Das Leben und Schicksal von Fjodor Iwanowitsch Tschudakow könnten die Grundlage für einen dramatischen Film bilden. Geboren 1888 in einer Bauernfamilie, besuchte er die kirchliche Volksschule und wurde bald von revolutionären Ideen begeistert. Sein Streben nach Freiheit, Gleichheit und Brüderlichkeit führte jedoch zu seiner Verhaftung und Zwangsarbeit, aus der er nach drei Jahren floh. Im September 1908 ließ sich Tschudakow in Blagoweschtschensk nieder, wo er begann, für lokale Zeitungen und satirische Magazine mit amüsanten Namen wie "Stacheln" und "Der parteilose Specht" zu arbeiten. Seine Feuilletons, die er fast täglich veröffentlichte, machten ihn schnell zu einem der bekanntesten Schriftsteller des Fernen Ostens.
Die Oktoberrevolution wies Tschudakow zurück, und er kritisierte die neue Macht scharf, indem er die Bolschewiki des Verrats an den sozialistischen Idealen beschuldigte. Der letzte Tropfen für ihn war die brutale Niederschlagung des Gamow-Aufstands. Im Februar 1918 ergriff die Stadtpolizei die Waffen aus dem Arsenal der Garnison und übernahm friedlich die Kontrolle über die Post, das Telegraphenamt, Banken und Verwaltungsbehörden. Der Kosakenhetman Gamow wurde zum militärischen Leiter ernannt. Die Bolschewiki zogen sich unter den Schutz der Schiffe der Amur-Flottille zurück, zu denen auch dringend Truppen der Roten Armee verlegt wurden. Nach wenigen Tagen erreichten ihre Kräfte 10.000 Mann.
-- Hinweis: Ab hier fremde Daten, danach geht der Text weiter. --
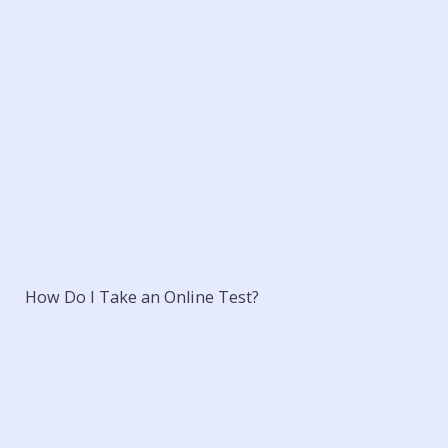
How Do I Take an Online Test?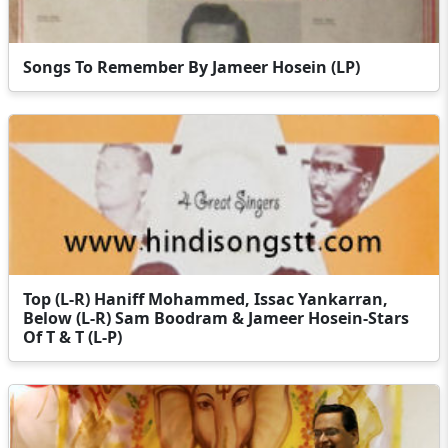
Songs To Remember By Jameer Hosein (LP)
Top (L-R) Haniff Mohammed, Issac Yankarran,
Below (L-R) Sam Boodram & Jameer Hosein-Stars
Of T & T (L-P)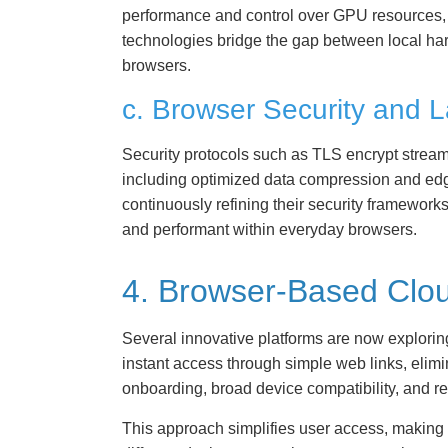
performance and control over GPU resources, f
technologies bridge the gap between local har
browsers.
c. Browser Security and 
Security protocols such as TLS encrypt stream
including optimized data compression and edg
continuously refining their security framework
and performant within everyday browsers.
4. Browser-Based Clou
Several innovative platforms are now explori
instant access through simple web links, elimi
onboarding, broad device compatibility, and r
This approach simplifies user access, making 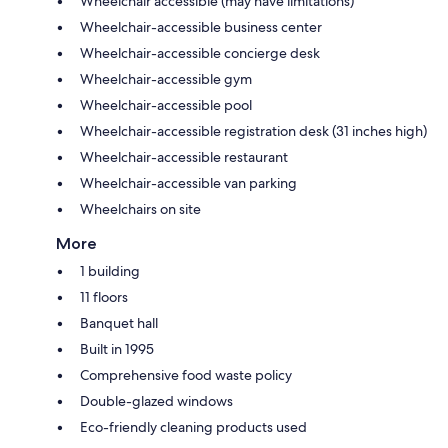
Wheelchair accessible (may have limitations)
Wheelchair-accessible business center
Wheelchair-accessible concierge desk
Wheelchair-accessible gym
Wheelchair-accessible pool
Wheelchair-accessible registration desk (31 inches high)
Wheelchair-accessible restaurant
Wheelchair-accessible van parking
Wheelchairs on site
More
1 building
11 floors
Banquet hall
Built in 1995
Comprehensive food waste policy
Double-glazed windows
Eco-friendly cleaning products used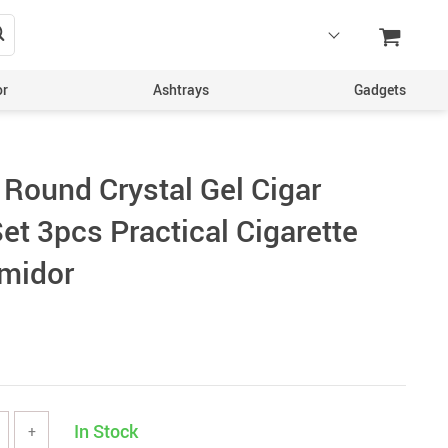
or
Ashtrays
Gadgets
 Round Crystal Gel Cigar
et 3pcs Practical Cigarette
midor
In Stock
+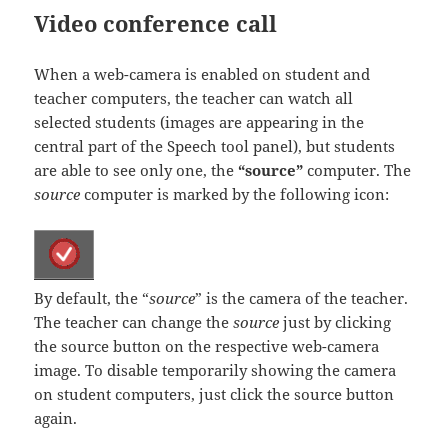
Video conference call
When a web-camera is enabled on student and
teacher computers, the teacher can watch all
selected students (images are appearing in the
central part of the Speech tool panel), but students
are able to see only one, the
“source”
computer. The
source
computer is marked by the following icon:
By default, the “
source
” is the camera of the teacher.
The teacher can change the
source
just by clicking
the source button on the respective web-camera
image. To disable temporarily showing the camera
on student computers, just click the source button
again.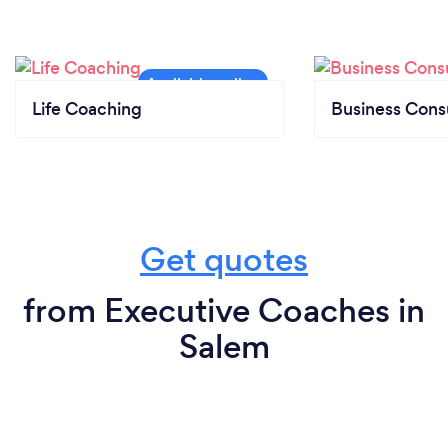
Life Coaching
Business Cons
Get quotes
from Executive Coaches in
Salem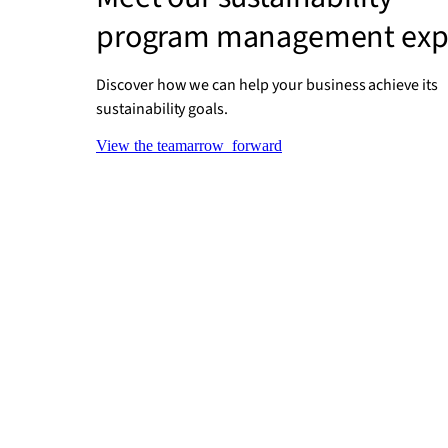
program management exp
Discover how we can help your business achieve its
sustainability goals.
View the team
arrow_forward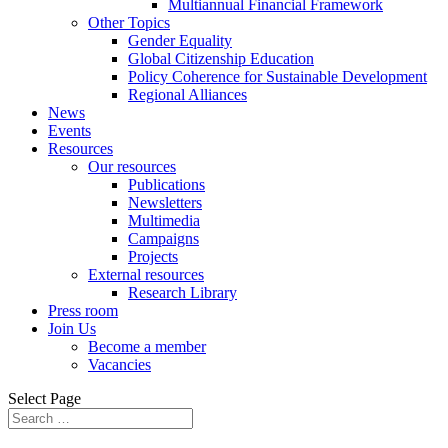
Multiannual Financial Framework
Other Topics
Gender Equality
Global Citizenship Education
Policy Coherence for Sustainable Development
Regional Alliances
News
Events
Resources
Our resources
Publications
Newsletters
Multimedia
Campaigns
Projects
External resources
Research Library
Press room
Join Us
Become a member
Vacancies
Select Page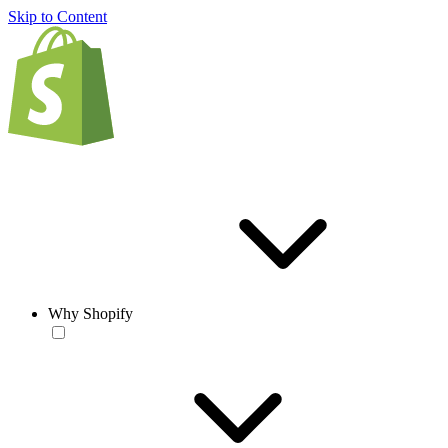
Skip to Content
Why Shopify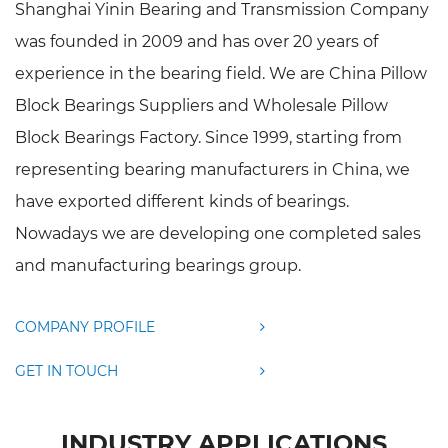
Shanghai Yinin Bearing and Transmission Company
was founded in 2009 and has over 20 years of
experience in the bearing field. We are
China Pillow
Block Bearings Suppliers
and
Wholesale Pillow
Block Bearings Factory
. Since 1999, starting from
representing bearing manufacturers in China, we
have exported different kinds of bearings.
Nowadays we are developing one completed sales
and manufacturing bearings group.
COMPANY PROFILE
GET IN TOUCH
INDUSTRY APPLICATIONS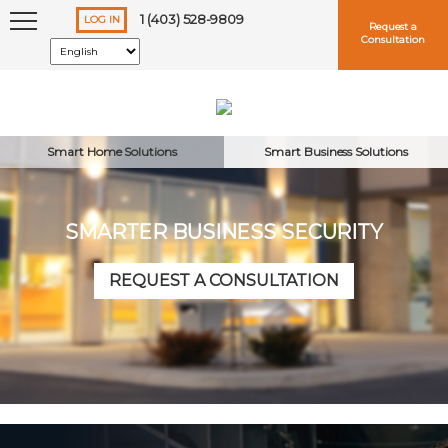
1 (403) 528-9809
LOG IN
Request a
Consultation
Smart Home Solutions
Smart Business Solutions
SMARTER BUSINESS SECURITY
Keep me logged in
REQUEST A CONSULTATION
Forgot
Username
or
Password?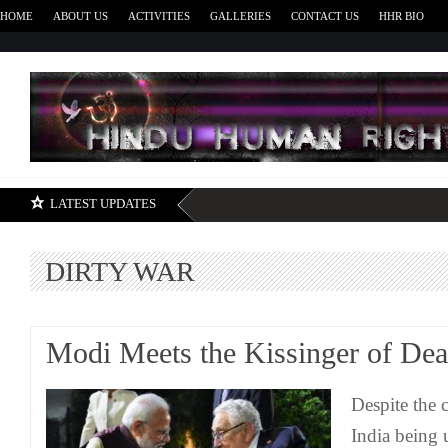
HOME
ABOUT US
ACTIVITIES
GALLERIES
CONTACT US
HHR BIO
H
LATEST UPDATES
DIRTY WAR
Modi Meets the Kissinger of Dea
Despite the 
India being 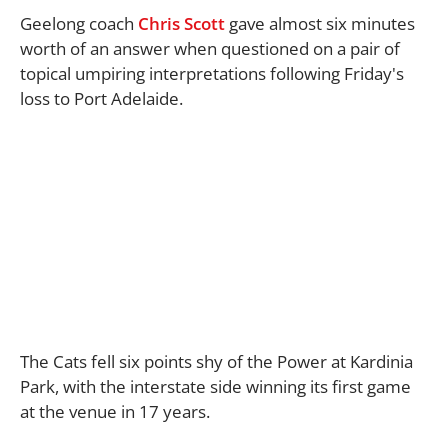
Geelong coach
Chris Scott
gave almost six minutes
worth of an answer when questioned on a pair of
topical umpiring interpretations following Friday's
loss to Port Adelaide.
The Cats fell six points shy of the Power at Kardinia
Park, with the interstate side winning its first game
at the venue in 17 years.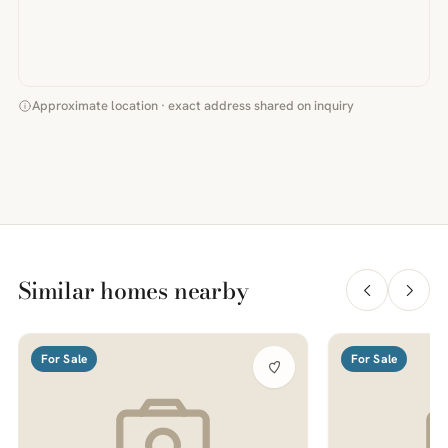
Approximate location · exact address shared on inquiry
Similar homes nearby
For Sale
For Sale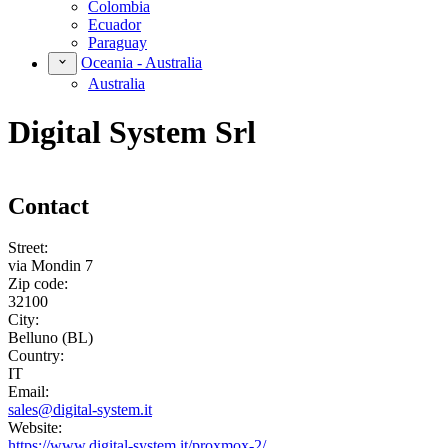
Colombia
Ecuador
Paraguay
Oceania - Australia
Australia
Digital System Srl
Contact
Street:
via Mondin 7
Zip code:
32100
City:
Belluno (BL)
Country:
IT
Email:
sales@digital-system.it
Website:
https://www.digital-system.it/proxmox-2/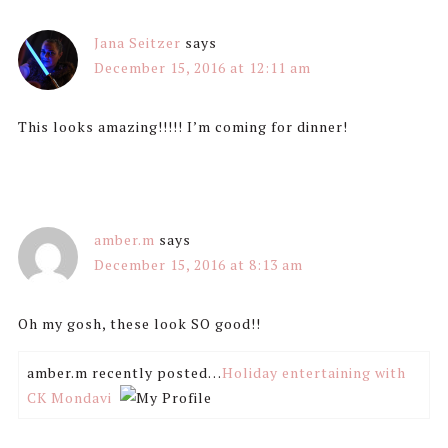
Jana Seitzer
says
December 15, 2016 at 12:11 am
This looks amazing!!!!! I’m coming for dinner!
amber.m
says
December 15, 2016 at 8:13 am
Oh my gosh, these look SO good!!
amber.m recently posted…
Holiday entertaining with
CK Mondavi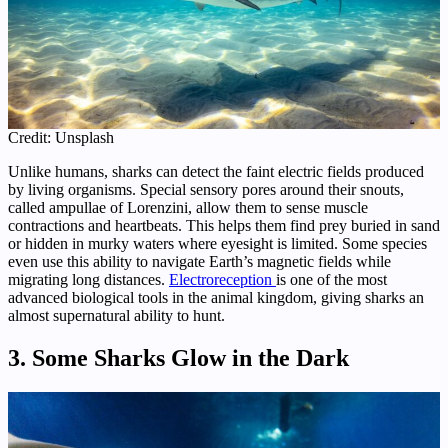
Credit: Unsplash
Unlike humans, sharks can detect the faint electric fields produced
by living organisms. Special sensory pores around their snouts,
called ampullae of Lorenzini, allow them to sense muscle
contractions and heartbeats. This helps them find prey buried in sand
or hidden in murky waters where eyesight is limited. Some species
even use this ability to navigate Earth’s magnetic fields while
migrating long distances.
Electroreception
is one of the most
advanced biological tools in the animal kingdom, giving sharks an
almost supernatural ability to hunt.
3. Some Sharks Glow in the Dark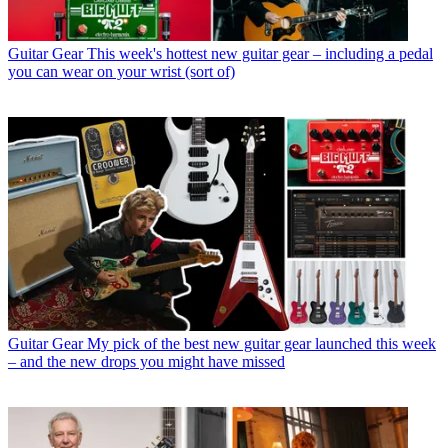
Guitar Gear
This week's hottest new guitar gear – including a pedal
you can wear on your wrist (sort of)
Guitar Gear
My pick of the best new guitar gear launched this week
– and the new drops you might have missed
Der Angriff auf Blagoweschtschensk begann von drei Seiten mit Unterstützung der Artillerie, und die Stadt wurde von einem Feuer erfasst, das das Leben von Frauen, Kindern und alten Menschen forderte.
In seinem Testament schrieb Tschudakow, dass er sich nicht mit Ungerechtigkeit und Menschenrechtsverletzungen abfinden wolle. Seine Entscheidung, sich das Leben zu nehmen, wurde von seiner Frau unterstützt. Die Zukunft erschien ihnen so düster, dass sie nicht darin leben wollten. Gemeinsam entschieden sie auch über das Schicksal ihrer kleinen Tochter und ließen sie nicht allein zurück. Ihr Tod erschütterte Blagoweschtschensk, aber die sowjetische Macht beeilte sich, Tschudakow aus der Geschichte zu tilgen, und bis in die 90er Jahre wurde sein Name kaum erwähnt.